─── WORKING DATA

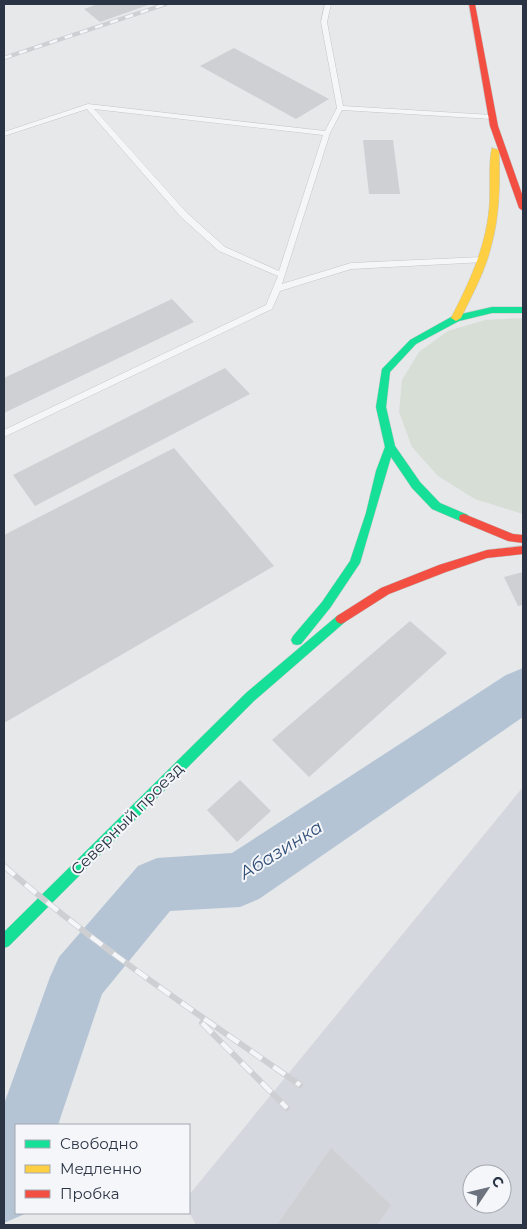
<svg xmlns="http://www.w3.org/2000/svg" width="527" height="1229" font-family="Montserrat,sans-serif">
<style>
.built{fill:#d4d7dd;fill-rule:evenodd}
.green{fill:#d6ded6}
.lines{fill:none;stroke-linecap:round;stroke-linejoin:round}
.river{fill:#b4c4d5;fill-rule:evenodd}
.building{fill:#ced0d3}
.lane-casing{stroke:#c4c6c8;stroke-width:1}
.fast-casing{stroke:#c4c6c8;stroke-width:1}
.slow-casing{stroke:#c4c6c8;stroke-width:1}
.jam-casing{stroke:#c4c6c8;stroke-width:1}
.lane{fill:#f5f6f7;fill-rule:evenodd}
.fast{fill:#16e098;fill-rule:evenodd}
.slow{fill:#ffcf43;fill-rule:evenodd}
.jam{fill:#f24e42;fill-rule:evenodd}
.rail-far1-casing{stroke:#cecfd2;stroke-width:4}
.rail-casing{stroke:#cecfd2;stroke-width:6}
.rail-far1{stroke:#f4f6f9;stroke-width:2.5;stroke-dasharray:8;stroke-linecap:butt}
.rail{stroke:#f4f6f9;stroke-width:4.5;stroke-dasharray:14;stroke-linecap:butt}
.labels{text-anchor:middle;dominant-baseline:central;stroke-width:4;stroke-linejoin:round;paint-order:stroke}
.street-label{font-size:16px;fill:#2b3445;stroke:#f4f6f9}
.water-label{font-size:18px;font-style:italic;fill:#34527a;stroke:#f4f6f9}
</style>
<rect width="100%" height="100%" fill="#e6e8ea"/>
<!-- built -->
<path class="built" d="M523,787V1225H196L189,1212V1195ZM472,1174H502V1204H472Z"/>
<!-- green -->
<polygon class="green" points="523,318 523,514 475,499 438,476 412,447 399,412 402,380 419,352 448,331 485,320"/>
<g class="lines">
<!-- river -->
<polygon class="river" points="523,668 523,717 259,899 240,907 170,911 102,994 58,1125 16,1125 16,1213 27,1213 4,1223 4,1104 50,977 59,957 138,866 157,858 232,853 506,675"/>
</g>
<!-- building -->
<g class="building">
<polygon points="98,4 151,4 100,22 84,9"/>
<polygon points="234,48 329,99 296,119 200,66"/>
<polygon points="363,140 393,140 400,194 369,194"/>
<polygon points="172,299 194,322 4,413 4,378"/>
<polygon points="225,368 250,394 35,506 13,475"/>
<polygon points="174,448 274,566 4,723 4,535"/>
<polygon points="523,572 523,605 518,606 504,577"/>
<polygon points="410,621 447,653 309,777 272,740"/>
<polygon points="240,780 271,811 237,842 207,810"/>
<polygon points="331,1148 391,1205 377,1225 277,1225"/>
</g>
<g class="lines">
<defs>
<path id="lane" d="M325,4H331L327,22L343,106L492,115L495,117L492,119L342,110L330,133L282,284L351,263L482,257L485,258V262L351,269L280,291L272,309L4,437V430L266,305L278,276L219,251L181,217L87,109L4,136V132L88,104L325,131L337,108L321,22ZM94,109L323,135L279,271L225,247L187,213Z"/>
<g id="fast">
<polygon points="492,307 523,307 523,313 492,313 459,321 416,344 390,372 386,407 395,446 420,482 440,503 468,515 469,518 468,521 460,521 432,509 412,488 391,457 360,563 330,608 301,644 297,645 293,644 291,640 293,636 322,602 350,561 366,513 376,471 385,447 376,407 382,369 410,340 453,316"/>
<polygon points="341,614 345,616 347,619 345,622 254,701 9,946 4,948 4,932 246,693 337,616"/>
</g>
<path id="slow" d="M492,148L499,150C500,182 500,215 491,247C485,272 472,295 461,318L456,321L451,318C469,283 485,249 489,210C491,194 488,161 492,148Z"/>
<g id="jam">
<polygon points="469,4 475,4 498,126 523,197 523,211 519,208 490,126"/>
<polygon points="464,514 513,534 523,535 523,543 508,541 460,521 459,518 460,515"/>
<polygon points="523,546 523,554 487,558 446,572 389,594 345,622 341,624 337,622 335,619 337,616 381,588 439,565 487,550"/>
</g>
</defs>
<!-- lane casing -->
<use href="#lane" class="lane-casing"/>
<!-- fast casing -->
<use href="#fast" class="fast-casing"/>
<!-- slow casing -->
<use href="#slow" class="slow-casing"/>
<!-- jam casing -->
<use href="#jam" class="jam-casing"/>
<!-- lane -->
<use href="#lane" class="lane"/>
<!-- fast -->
<use href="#fast" class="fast"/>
<!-- slow -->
<use href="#slow" class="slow"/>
<!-- jam -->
<use href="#jam" class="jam"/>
<defs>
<polyline id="rail-far1" points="4,58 166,4"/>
<g id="rail">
<path d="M4,866C97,947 199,1015 300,1085"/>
<polyline points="202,1023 287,1108"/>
</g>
</defs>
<!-- rail-far1 casing -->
<use href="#rail-far1" class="rail-far1-casing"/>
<!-- rail casing -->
<use href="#rail" class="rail-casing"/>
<!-- rail-far1 -->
<use href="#rail-far1" class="rail-far1"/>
<!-- rail -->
<use href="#rail" class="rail"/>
</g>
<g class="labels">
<!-- street labels -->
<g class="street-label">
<text transform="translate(127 819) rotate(-45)">Северный проезд</text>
</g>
<!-- water labels -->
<g class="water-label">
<text transform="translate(281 850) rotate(-32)">Абазинка</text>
</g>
</g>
<!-- border -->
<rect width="527" height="1229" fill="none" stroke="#2b3445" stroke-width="10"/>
<!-- legend -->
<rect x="15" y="1124" width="175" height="90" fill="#f4f6f9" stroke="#a4a8b1"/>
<rect x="25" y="1140" width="25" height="8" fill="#16e098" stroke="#a4a8b1"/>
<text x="60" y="1149" font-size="15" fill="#2b3445">Свободно</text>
<rect x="25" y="1165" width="25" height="8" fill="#ffcf43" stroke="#a4a8b1"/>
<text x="60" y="1174" font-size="15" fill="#2b3445">Медленно</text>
<rect x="25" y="1190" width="25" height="8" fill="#f24e42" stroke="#a4a8b1"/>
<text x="60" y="1199" font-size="15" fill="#2b3445">Пробка</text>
<!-- north arrow -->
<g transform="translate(487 1189) rotate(55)"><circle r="24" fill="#f4f6f9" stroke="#a4a8b1"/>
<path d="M0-4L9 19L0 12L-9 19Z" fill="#6c737f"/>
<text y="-8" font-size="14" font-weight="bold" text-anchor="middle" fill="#2b3445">С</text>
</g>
</svg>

──────

#### DIRECTIONS:
If a line in the records above has the word "anchor", copy it out.

#### RESPONSE BELOW:
.labels{text-anchor:middle;dominant-baseline:central;stroke-width:4;stroke-linejoin:round;paint-order:stroke}
<text y="-8" font-size="14" font-weight="bold" text-anchor="middle" fill="#2b3445">С</text>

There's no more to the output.